Tous les matins, nous nous réveillons avec des nouvelles d’autres morts, d’autres tueries, d’autres victimes, d’autres familles en deuil. Parfois les nôtres, la plupart du temps les leurs. Nos larmes, leurs larmes, notre douleur, leur douleur. Nous combattons pour notre pays, eux pour le leur. Notre cause est juste, disons-nous. La leur est juste, disent-ils. Nous avons l’armée la plus morale du monde, eux sont des assassins assoiffés de sang, disons-nous. Nous tuons des femmes et des enfants innocents, bien davantage qu’ils ne l’ont fait, disent-ils. Nous pleurons nos enfants. Eux pleurent les leurs.

La mort fait mal à un coeur juif tout autant qu’à un coeur palestinien. Nous tous portons nos traumatismes avec nous, et chacun d’entre nous, juif ou arabe, est une victime du conflit qui porte à l’intérieur d’elle-même le traumatisme de la guerre, bien au fond. Ce conflit a fait mal à tout le monde. Depuis 100 ans, nous nous entretuons pour un morceau de cette terre, pour un peu de paix et de calme. Nous avons été aveuglés par notre douleur, eux ont été aveuglés par la leur.

Nous ne croyons pas qu’ils attendent la paix autant que nous. Nous ne croyons pas qu’ils veulent la paix autant que nous. Ils ne veulent pas voir leurs enfants jouer dans les jardins, les jours de week-end ensoleillés. Tout ce qu’ils attendent, c’est de nous tuer, de nous jeter à la mer, de nous effacer de la carte. Voilà ce que nous voyons quand nous les regardons. Ils sont différents de nous.

Mais quand ils nous voient, ils voient exactement ce que nous voyons en eux. Des ennemis. Des ennemis brutaux qui tuent sans remords. Les morts n’ont pas de nom pour l’autre côté. Les « autres » n’ont ni familles, ni larmes, ni personnes en deuil qui demeurent, dans la perte, l’attente, le pleur et le souvenir. Nos journaux, leurs journaux : deux morts, tués par l’ennemi. Un garçon de 15 ans tué par accident. Pas de noms, cela ne compte pas.

La politique de l’oeil pour l’oeil en rend aveugles beaucoup. Gandhi nous l’a dit. Notre douleur et leur douleur font beaucoup d’âmes blessées. Notre cause est juste, sans aucun doute, mais la leur aussi. Notre souhait d’être un peuple libre sur notre terre n’est pas différent du leur. Nous n’avons pas d’autre pays, pour nous, ici est notre seul foyer. Eux non plus n’en ont pas d’autre. Eux non plus ne sont pas les bienvenus ailleurs, mais seulement chez eux.

Nous ne serons jamais un peuple libre sur notre terre tant qu’ils ne seront pas un peuple libre sur leur terre. Nous sommes liés l’un à l’autre pour cette terre qui a pris trop de sang, de part et d’autre.

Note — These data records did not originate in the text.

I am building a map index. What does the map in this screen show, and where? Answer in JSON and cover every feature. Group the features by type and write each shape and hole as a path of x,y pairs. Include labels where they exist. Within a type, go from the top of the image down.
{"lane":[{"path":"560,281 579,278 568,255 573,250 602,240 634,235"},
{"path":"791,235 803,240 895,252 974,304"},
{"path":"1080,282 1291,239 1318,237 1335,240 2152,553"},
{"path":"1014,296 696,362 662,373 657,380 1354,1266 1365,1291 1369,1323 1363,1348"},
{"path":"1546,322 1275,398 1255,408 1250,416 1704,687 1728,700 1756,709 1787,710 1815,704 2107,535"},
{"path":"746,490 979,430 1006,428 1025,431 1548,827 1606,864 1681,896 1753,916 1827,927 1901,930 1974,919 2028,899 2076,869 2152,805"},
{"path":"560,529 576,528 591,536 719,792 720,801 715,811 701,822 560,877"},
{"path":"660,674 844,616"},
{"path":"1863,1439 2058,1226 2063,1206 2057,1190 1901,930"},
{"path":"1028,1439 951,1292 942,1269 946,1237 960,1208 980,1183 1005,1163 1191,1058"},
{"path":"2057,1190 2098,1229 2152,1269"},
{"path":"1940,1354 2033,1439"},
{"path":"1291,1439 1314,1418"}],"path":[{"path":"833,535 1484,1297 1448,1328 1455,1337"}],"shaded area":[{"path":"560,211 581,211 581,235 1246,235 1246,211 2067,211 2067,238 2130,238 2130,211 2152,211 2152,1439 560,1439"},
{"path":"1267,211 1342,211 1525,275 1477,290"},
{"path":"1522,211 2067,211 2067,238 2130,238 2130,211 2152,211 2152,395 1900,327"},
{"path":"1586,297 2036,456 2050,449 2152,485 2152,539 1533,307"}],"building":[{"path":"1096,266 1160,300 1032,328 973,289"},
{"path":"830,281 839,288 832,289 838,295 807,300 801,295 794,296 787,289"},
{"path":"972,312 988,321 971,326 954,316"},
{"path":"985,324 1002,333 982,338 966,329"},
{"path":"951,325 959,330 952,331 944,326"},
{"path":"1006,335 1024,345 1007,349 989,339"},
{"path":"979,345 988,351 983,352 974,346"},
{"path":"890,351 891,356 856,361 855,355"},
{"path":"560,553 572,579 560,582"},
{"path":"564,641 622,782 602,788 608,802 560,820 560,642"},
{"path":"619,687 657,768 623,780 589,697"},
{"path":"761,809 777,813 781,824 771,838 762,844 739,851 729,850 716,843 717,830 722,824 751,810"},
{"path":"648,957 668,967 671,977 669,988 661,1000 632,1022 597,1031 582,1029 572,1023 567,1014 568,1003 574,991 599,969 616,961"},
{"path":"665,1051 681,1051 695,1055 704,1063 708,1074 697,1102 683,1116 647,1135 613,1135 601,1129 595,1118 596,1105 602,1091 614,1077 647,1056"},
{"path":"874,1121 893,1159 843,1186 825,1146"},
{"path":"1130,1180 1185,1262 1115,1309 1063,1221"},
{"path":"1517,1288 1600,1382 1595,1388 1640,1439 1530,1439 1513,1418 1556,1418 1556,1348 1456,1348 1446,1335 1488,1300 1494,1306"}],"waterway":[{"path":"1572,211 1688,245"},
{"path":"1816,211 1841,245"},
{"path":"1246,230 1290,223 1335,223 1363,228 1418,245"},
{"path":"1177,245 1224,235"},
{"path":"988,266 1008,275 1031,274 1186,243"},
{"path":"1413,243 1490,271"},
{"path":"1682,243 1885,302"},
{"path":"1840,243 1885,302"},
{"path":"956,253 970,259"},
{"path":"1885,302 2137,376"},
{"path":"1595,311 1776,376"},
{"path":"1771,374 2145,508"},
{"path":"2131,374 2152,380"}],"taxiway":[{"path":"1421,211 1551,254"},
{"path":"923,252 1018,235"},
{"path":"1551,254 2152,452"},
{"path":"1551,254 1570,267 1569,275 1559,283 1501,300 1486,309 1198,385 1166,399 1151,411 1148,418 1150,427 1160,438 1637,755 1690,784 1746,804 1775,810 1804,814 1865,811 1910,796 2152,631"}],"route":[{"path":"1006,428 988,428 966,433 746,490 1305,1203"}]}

Il est temps de faire fleurir le désert, non par le sang, ni par les larmes, mais par l’amour que nous partageons pour cette terre. Notre amour pour Israël n’est pas moins fort que le leur pour la Palestine. Nos chants pour Sion résonnent dans notre esprit et notre coeur comme Biladi [[« Biladi » (mon pays) est l’hymne national palestinien choisi par l’OLP en 1988.]] dans les leurs.

Nous en restons à nos histoires. Nous racontons et re-racontons les histoires d’héroïsme. Nous avons nos cérémonies, nous allumons nos bougies, nous chantons nos chansons. Nous pleurons et nous nous souvenons. Nous sommes collés aux écrans de télévision les jours du souvenir. Tant de jours du souvenir. Tant de cérémonies. Tant d’histoire. Tant à se rappeler.

Mes enfants, ce jour-là, ne veulent pas aller à l’école : « Ca va être encore un jour de cérémonies », disent-ils, puis je leur explique : « Il n’y a pas le choix, vous allez à l’école, les cérémonies sont importantes et il n’y a pas à discuter. »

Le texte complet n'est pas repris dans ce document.